There’s an old saying in software development, “Fast, good, cheap; pick two.” Known as the Iron Triangle or sometimes Triple Constraint, this model is the source of the tension that causes good developers to stray. Leadership needs to solve the Iron Triangle, and their primary tools for mitigating it are clarity of goals and expectations, and the trust in their lieutenants (the managers), to make it happen.
Leaders also need to remember what they learned in business school (yet apparently forget every time earnings season or a tense board meeting nears): don’t cut short term costs at the expense of your company’s long-term health. Invest in tools that improve developer experience, or those that make security more user-friendly without compromising on safety. And don’t shift left by simply gutting your QA team and expecting developers to pick up the slack.
Buggy software may not have immediate repercussions beyond some extra support tickets, but the opportunity cost of bad code is significant. In a 2022 Sauce Labs survey, 64% of users who encounter an error say they’ll only reload a page or restart an app 2-3 times before giving up, and 63% of users say a bad digital experience can make them feel like their data is not secure with that brand.

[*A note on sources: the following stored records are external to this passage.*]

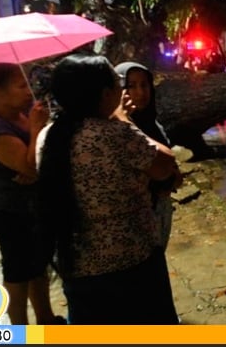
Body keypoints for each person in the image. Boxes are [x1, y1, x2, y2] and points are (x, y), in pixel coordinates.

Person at [36, 54, 181, 324]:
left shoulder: (48, 136)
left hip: (77, 266)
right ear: (104, 95)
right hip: (131, 263)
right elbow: (165, 165)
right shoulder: (113, 133)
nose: (125, 91)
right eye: (118, 84)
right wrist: (123, 119)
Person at [0, 63, 65, 325]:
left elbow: (33, 163)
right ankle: (19, 329)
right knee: (18, 272)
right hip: (8, 210)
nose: (28, 90)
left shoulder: (19, 114)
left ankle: (45, 318)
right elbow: (29, 165)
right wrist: (35, 131)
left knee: (37, 266)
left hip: (29, 204)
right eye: (20, 85)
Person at [114, 62, 184, 251]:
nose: (140, 92)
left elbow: (171, 170)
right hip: (135, 218)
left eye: (144, 85)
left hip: (160, 210)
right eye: (131, 86)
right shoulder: (116, 129)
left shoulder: (153, 123)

In addition to leaning on managers and employing long-term thinking, company leaders should promote a culture where quality, safety, and transparent communication are not afterthoughts, but business as usual. These values should not only be evident in the SDLC, but embedded in the company culture. Company leaders are responsible for setting the strategy, and their lieutenants (managers) outline the product/IT requirements needed to achieve company goals. If developers are constantly taking shortcuts and security risks, that’s a sign that leaders need to set clearer expectations (that, or set goals more firmly planted in reality), and managers need to refine processes, tools, and provide the appropriate resources to achieve desired outcomes without sacrificing quality or safety.
As is so often the case, bad developer behavior is a result of institutional structures more than it is a symptom of personal failings. While this behavior may never disappear from the workplace, every shortcut not taken is one less opportunity for catastrophe.
This random double-opt-in survey of 500 Developers (frontend, backend, or full stack developers) was commissioned by Sauce Labs between July 22 and August 1, 2023. It was conducted by market research company OnePoll, whose team members are members of the Market Research Society and have corporate membership to the American Association for Public Opinion Research (AAPOR) and the European Society for Opinion and Marketing Research (ESOMAR).